Travel burden does not exhibit a statistically significant total or direct effect on willingness in the separate mediation model (p = 0.72), and its indirect effect through intention is also non-significant (ACME = −0.036, p = 0.17). In the combined model, however, TB shows a positive and statistically significant direct association with willingness (β = 0.442, p = 0.037) and a marginally negative association with intention (β = −0.353, p = 0.053). These model-dependent results suggest that the effect of travel burden is conditional on the simultaneous inclusion of perceived service quality and should be interpreted with caution, given the marginal significance of the latter association.
The moderation analysis shows that intention does not significantly moderate the association between PPTQ and willingness (p = 0.352) but does exhibit a statistically significant interaction with travel burden (β = 1.24, p = 0.003), indicating that the association between TB and willingness is stronger among those already disposed to reduce car use. Overall, these findings provide partial support for the proposed hypotheses: H1 and H3 are supported; H2 receives only marginal support in the combined model; H4 is not supported; and H5 receives partial support, limited to the TB-INRC interaction.
Taken together, the results indicate that perceived PT service quality is a more statistically consistent correlate of willingness to shift modes than travel burden, whose associations are model-dependent and only partially significant. The absence of significant mediation effects across all model specifications suggests that the intention–adoption gap among car-dependent commuters in Rome is not primarily explained by the indirect pathways tested here. That willingness is more directly associated with perceived service conditions than with motivational readiness as measured by stated intention.
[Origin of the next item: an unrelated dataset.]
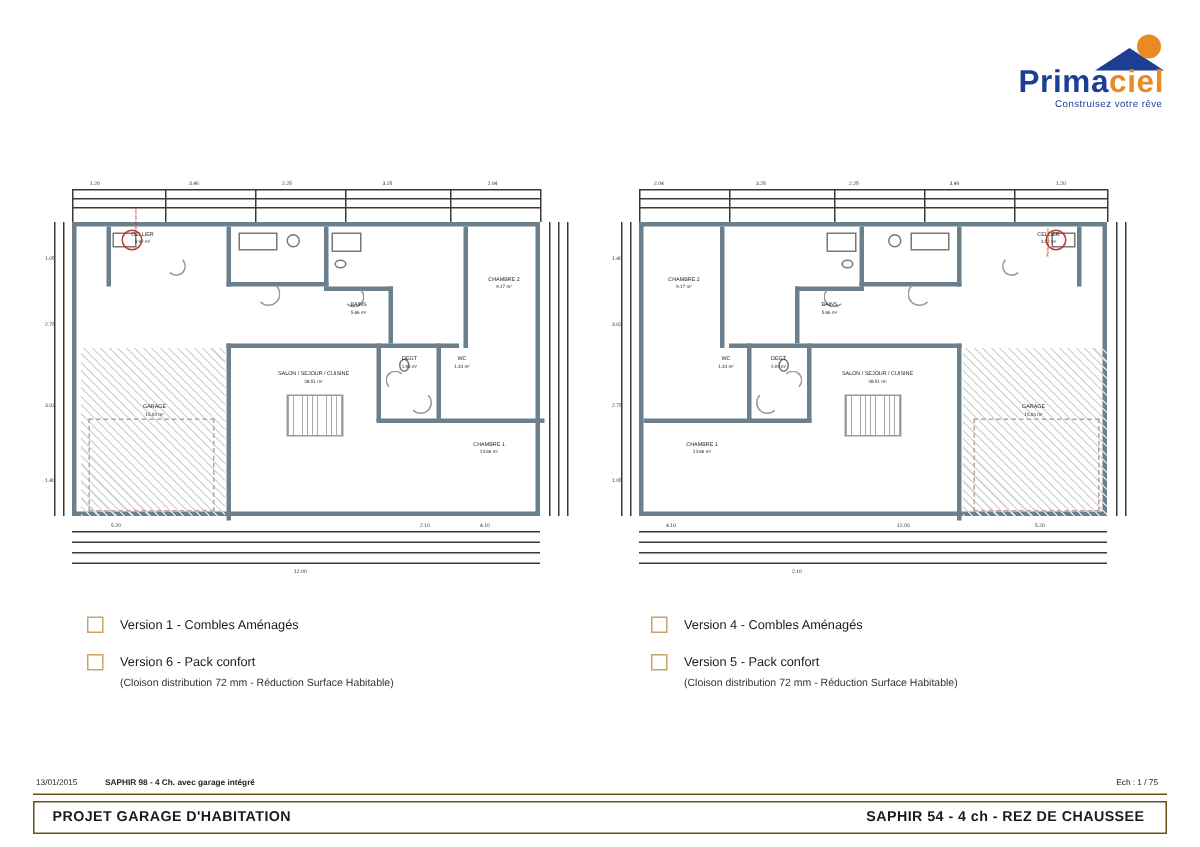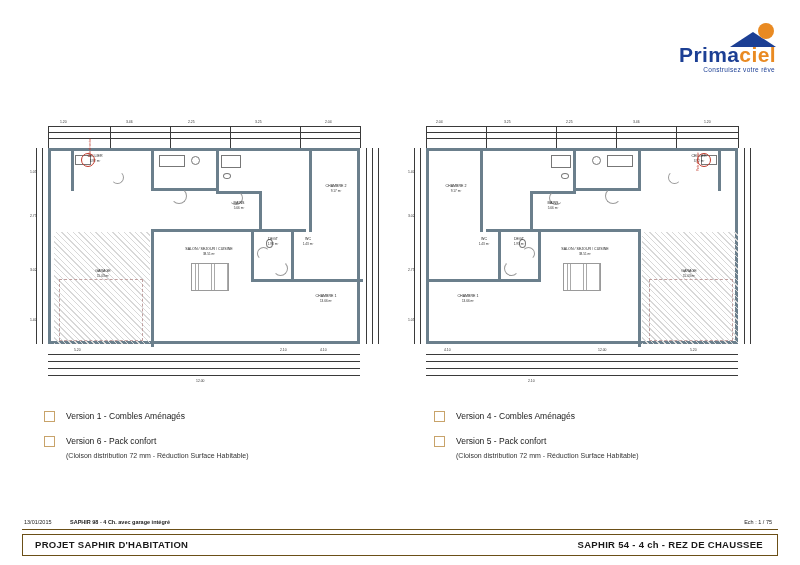"Version 1 - Combles Aménagés" .options.left { left: 44px -> 58px }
From a methodological standpoint, the study illustrates the value of applying a counterfactual causal mediation framework to binary outcomes in transport behavior research, where linear assumptions are frequently used but technically inappropriate. The simultaneous testing of intention as both a mediator and a moderator—rather than in either role alone—is supported by the asymmetric results obtained, which would not have been detectable under a conventional single-role specification.
These findings should be interpreted within the boundaries of the study design. The analysis is cross-sectional, based on a sample of 190 car-dependent employees in a single city, and does not include socio-demographic covariates, thereby limiting the generalizability of the results and leaving subgroup heterogeneity unexplored. Future research should address these limitations by incorporating larger, more diverse samples; longitudinal data; socio-demographic controls; and more detailed measures of accessibility and multimodal integration to further examine the behavioral dynamics underlying the intention–adoption gap in car-dependent urban contexts.